Archive for the ‘Short Stories’ Category

Special Delivery

Gil had finally started writing.  For a while, he had been stuck, but now his “writer’s block” was gone and the ideas were starting to flow from his brain to his fingers and from his fingers into the computer.  At last, things were moving again.

Ding, dong.  The doorbell rang.  It was the postman.

Since Gil was expecting an important package, he got up from his chair, went to the foyer and opened the front door.  The postman didn’t have the package, yet, but handed Gil several letters and left.  Shutting the door, Gil opened one of the letters.

“Keep your woman happy all night with our revolutionary male-enhancement product.”

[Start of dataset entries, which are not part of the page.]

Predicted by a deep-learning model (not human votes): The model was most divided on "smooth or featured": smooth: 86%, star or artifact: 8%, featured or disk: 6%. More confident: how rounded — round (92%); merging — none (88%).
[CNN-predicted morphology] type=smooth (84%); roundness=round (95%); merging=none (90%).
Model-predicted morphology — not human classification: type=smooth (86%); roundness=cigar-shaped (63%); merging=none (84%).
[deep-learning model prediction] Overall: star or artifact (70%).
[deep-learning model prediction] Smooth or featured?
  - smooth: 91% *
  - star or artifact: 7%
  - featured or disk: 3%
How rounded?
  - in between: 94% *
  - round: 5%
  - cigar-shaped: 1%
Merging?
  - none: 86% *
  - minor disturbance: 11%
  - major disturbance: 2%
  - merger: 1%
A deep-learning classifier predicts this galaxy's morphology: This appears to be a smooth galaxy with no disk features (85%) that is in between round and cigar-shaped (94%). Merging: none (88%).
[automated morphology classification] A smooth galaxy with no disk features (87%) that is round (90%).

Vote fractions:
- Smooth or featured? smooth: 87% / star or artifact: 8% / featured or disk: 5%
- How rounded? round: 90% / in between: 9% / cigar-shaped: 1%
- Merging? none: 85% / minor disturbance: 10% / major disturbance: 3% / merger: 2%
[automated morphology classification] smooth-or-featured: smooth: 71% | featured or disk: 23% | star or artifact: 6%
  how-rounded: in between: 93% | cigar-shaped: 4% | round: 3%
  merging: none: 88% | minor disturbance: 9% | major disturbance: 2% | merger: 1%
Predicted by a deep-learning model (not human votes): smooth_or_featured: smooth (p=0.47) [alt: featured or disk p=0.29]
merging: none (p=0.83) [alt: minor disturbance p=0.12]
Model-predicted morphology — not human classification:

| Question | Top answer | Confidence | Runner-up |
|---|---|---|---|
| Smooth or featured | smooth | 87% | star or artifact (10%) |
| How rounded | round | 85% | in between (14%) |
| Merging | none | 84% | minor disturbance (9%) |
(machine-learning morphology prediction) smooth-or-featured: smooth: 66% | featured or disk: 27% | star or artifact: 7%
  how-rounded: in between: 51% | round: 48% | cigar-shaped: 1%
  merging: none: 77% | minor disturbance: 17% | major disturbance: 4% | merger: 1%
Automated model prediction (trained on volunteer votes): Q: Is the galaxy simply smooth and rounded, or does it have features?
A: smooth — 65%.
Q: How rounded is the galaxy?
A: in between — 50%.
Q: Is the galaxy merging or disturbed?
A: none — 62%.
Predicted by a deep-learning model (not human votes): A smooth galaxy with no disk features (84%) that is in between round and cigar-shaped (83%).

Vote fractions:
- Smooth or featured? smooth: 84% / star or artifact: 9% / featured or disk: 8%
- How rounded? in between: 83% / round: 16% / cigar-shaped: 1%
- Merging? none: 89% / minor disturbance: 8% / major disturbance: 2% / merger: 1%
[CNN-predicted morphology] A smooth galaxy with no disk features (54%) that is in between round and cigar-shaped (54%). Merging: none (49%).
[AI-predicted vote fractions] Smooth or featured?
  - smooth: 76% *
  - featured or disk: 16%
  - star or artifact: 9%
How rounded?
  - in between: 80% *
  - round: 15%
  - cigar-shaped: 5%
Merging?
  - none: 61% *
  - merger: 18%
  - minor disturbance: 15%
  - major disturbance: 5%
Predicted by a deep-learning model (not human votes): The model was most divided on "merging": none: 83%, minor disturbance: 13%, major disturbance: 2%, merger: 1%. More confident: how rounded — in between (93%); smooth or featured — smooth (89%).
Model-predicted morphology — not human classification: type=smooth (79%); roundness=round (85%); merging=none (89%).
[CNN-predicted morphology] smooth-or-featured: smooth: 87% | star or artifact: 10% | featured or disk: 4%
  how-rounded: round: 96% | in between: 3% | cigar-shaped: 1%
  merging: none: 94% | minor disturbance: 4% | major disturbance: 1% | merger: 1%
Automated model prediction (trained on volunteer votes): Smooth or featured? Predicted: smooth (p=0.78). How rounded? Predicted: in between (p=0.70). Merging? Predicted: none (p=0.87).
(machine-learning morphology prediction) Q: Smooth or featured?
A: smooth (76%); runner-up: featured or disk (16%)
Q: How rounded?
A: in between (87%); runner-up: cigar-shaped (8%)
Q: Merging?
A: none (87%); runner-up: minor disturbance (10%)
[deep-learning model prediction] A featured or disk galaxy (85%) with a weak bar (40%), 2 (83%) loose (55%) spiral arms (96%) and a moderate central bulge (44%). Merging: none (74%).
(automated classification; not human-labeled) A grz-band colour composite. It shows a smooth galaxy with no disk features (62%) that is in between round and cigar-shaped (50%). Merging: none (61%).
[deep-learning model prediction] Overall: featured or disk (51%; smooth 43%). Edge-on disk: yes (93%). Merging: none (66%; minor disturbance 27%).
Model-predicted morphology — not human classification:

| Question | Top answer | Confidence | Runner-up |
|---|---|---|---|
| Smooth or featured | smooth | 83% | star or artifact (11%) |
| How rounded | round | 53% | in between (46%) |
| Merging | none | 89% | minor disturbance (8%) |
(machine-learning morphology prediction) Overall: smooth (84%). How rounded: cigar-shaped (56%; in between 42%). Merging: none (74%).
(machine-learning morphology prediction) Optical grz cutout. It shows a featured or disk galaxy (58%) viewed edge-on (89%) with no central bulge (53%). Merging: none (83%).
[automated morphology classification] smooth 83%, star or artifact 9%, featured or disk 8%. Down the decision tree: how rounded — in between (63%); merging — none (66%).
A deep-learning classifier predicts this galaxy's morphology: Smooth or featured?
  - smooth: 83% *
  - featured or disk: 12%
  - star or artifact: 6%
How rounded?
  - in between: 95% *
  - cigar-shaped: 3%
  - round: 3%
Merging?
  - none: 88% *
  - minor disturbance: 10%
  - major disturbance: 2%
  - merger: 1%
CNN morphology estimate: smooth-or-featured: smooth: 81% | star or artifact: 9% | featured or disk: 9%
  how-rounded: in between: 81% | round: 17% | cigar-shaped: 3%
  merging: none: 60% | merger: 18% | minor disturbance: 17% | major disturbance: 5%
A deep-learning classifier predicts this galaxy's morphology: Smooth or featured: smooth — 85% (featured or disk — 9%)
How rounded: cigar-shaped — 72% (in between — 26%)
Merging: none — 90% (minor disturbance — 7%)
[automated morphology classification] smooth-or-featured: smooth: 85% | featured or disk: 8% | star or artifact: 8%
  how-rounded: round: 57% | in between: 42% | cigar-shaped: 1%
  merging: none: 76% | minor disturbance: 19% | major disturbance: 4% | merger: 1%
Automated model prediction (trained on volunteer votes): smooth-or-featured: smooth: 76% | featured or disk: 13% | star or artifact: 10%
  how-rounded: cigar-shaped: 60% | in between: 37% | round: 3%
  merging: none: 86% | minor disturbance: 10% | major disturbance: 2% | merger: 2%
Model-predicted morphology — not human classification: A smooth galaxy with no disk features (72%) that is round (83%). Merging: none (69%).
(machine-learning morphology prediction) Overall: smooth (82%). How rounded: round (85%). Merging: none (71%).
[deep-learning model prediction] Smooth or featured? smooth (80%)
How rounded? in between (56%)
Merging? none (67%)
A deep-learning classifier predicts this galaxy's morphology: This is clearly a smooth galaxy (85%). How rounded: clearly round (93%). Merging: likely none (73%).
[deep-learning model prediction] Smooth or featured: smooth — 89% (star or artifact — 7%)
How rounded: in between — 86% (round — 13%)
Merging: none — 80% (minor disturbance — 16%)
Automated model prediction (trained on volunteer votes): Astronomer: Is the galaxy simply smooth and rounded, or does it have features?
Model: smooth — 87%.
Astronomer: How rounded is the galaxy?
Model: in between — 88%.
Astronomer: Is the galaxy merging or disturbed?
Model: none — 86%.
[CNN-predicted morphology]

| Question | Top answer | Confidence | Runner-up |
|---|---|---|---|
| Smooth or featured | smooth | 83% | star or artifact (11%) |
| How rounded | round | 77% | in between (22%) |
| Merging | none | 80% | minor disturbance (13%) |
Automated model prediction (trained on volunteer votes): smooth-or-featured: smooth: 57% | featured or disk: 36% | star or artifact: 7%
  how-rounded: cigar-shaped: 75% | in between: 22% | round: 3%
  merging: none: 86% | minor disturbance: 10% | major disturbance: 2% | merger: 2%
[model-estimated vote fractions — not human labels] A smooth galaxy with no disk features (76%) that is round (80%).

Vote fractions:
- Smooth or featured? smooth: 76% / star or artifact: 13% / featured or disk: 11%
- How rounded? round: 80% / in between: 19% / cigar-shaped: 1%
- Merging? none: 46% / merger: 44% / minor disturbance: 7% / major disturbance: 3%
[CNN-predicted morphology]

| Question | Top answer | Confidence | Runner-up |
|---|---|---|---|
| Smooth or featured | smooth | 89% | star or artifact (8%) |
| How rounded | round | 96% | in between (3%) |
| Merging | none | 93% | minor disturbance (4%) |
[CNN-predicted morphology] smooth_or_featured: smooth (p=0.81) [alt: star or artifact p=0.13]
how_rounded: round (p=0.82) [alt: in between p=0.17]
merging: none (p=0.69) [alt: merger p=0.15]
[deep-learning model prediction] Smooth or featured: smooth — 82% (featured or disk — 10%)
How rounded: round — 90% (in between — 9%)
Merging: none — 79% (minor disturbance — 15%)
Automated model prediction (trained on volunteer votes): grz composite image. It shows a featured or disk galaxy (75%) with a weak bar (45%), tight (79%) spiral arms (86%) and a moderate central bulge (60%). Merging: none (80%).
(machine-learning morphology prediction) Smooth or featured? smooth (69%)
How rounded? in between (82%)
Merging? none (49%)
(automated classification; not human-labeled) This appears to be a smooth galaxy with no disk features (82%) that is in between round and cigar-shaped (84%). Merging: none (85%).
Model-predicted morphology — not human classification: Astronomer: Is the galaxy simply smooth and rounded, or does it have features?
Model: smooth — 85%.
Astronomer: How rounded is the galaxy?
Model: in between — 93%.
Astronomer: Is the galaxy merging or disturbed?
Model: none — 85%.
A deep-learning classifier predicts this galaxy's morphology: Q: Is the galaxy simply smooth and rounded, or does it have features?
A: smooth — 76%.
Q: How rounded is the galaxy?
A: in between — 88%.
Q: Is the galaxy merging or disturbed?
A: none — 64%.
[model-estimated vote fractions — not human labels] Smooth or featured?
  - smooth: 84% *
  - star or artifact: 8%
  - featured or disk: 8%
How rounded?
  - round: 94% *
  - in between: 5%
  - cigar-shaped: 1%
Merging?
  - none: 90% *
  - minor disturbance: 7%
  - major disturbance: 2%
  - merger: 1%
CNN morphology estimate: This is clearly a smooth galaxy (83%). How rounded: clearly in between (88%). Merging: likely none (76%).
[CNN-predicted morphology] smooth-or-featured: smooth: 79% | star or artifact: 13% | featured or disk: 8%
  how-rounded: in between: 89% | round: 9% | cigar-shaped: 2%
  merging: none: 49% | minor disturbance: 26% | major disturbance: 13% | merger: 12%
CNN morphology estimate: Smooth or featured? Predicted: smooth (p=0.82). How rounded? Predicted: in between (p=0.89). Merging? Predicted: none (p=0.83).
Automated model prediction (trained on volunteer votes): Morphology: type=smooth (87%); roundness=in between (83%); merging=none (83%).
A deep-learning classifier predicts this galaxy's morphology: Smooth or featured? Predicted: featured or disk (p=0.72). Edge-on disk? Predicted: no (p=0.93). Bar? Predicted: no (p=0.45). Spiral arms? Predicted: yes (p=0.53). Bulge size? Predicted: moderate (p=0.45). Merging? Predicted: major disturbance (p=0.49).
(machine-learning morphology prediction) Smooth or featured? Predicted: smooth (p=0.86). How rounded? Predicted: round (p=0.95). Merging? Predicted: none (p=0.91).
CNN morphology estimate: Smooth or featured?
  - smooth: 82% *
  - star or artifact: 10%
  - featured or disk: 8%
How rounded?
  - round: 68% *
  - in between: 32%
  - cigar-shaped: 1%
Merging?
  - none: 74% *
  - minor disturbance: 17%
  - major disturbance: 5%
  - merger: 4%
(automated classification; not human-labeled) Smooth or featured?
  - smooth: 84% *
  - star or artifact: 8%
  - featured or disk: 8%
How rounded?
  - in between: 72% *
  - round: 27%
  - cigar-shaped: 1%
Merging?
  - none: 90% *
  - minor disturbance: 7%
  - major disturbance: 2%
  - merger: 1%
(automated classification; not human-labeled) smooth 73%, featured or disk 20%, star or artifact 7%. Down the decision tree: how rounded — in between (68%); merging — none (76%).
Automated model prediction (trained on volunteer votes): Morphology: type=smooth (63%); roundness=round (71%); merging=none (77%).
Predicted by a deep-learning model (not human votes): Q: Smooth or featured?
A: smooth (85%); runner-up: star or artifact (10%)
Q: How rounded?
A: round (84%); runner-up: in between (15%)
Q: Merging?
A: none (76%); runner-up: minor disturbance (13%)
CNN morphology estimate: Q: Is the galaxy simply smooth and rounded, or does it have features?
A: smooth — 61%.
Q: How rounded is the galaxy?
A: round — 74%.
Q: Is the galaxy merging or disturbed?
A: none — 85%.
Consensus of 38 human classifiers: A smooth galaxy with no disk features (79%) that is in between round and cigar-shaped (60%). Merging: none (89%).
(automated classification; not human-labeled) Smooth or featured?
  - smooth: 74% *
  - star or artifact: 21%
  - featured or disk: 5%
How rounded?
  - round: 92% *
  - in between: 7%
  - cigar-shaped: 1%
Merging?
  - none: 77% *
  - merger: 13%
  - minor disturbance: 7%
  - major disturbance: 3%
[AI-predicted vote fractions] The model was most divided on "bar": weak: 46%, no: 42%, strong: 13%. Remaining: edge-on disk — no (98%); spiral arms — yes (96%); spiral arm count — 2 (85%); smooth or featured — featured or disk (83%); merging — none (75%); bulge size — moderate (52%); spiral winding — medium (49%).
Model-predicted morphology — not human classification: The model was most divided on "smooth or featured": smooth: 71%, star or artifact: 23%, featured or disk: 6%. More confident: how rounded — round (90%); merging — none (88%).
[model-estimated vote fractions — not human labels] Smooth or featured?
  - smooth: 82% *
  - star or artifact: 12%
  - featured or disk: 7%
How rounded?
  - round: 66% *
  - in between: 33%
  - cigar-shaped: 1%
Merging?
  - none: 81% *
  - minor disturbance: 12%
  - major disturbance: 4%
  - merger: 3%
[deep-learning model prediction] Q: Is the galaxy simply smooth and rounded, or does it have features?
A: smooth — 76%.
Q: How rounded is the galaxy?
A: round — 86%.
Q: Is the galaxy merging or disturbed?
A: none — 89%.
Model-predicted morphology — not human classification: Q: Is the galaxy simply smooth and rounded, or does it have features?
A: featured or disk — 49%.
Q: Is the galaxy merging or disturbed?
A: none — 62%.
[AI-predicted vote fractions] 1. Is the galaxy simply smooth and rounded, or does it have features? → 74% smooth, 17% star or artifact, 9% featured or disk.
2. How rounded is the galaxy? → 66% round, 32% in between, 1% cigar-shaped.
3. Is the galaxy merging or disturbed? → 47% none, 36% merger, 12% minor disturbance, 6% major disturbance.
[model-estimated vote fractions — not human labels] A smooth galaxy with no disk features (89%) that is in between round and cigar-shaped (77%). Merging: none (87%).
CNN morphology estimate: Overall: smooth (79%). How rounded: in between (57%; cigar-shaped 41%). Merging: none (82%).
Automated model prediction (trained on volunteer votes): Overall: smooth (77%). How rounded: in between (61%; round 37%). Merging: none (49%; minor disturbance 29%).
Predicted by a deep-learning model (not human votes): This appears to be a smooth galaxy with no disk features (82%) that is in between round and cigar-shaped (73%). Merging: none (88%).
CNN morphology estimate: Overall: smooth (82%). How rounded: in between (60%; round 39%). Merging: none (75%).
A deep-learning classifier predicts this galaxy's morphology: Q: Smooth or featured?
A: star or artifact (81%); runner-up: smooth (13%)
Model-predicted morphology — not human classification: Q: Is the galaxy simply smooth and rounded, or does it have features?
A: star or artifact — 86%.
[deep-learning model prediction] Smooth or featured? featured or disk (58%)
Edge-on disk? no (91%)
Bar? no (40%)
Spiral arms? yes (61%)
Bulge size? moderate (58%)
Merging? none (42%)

As he sat back down at his desk, he tore the letter in half and dropped it into the trash.  Now, where was he?  Oh, yes!  His main character was just about to discover something disturbing.  Gil turned back to the keyboard and began typing.  About ten minutes later, the doorbell rang again.

Ding, dong.  The postman had returned.

Gil stopped writing again and went to the front door a second time.

“Hello.  As an official of the government of Nigeria, I would like to request your assistance with the transfer of $23,320,000 (twenty-three million, three hundred and twenty thousand U.S. dollars).”

Rip! Another letter landed in the waste bin under his desk.  Once again, he continued writing.  Once again, the doorbell rang after about ten minutes.

Ding, dong.  Once again, it was the postman.

Back to the door he went, once again retrieving a letter.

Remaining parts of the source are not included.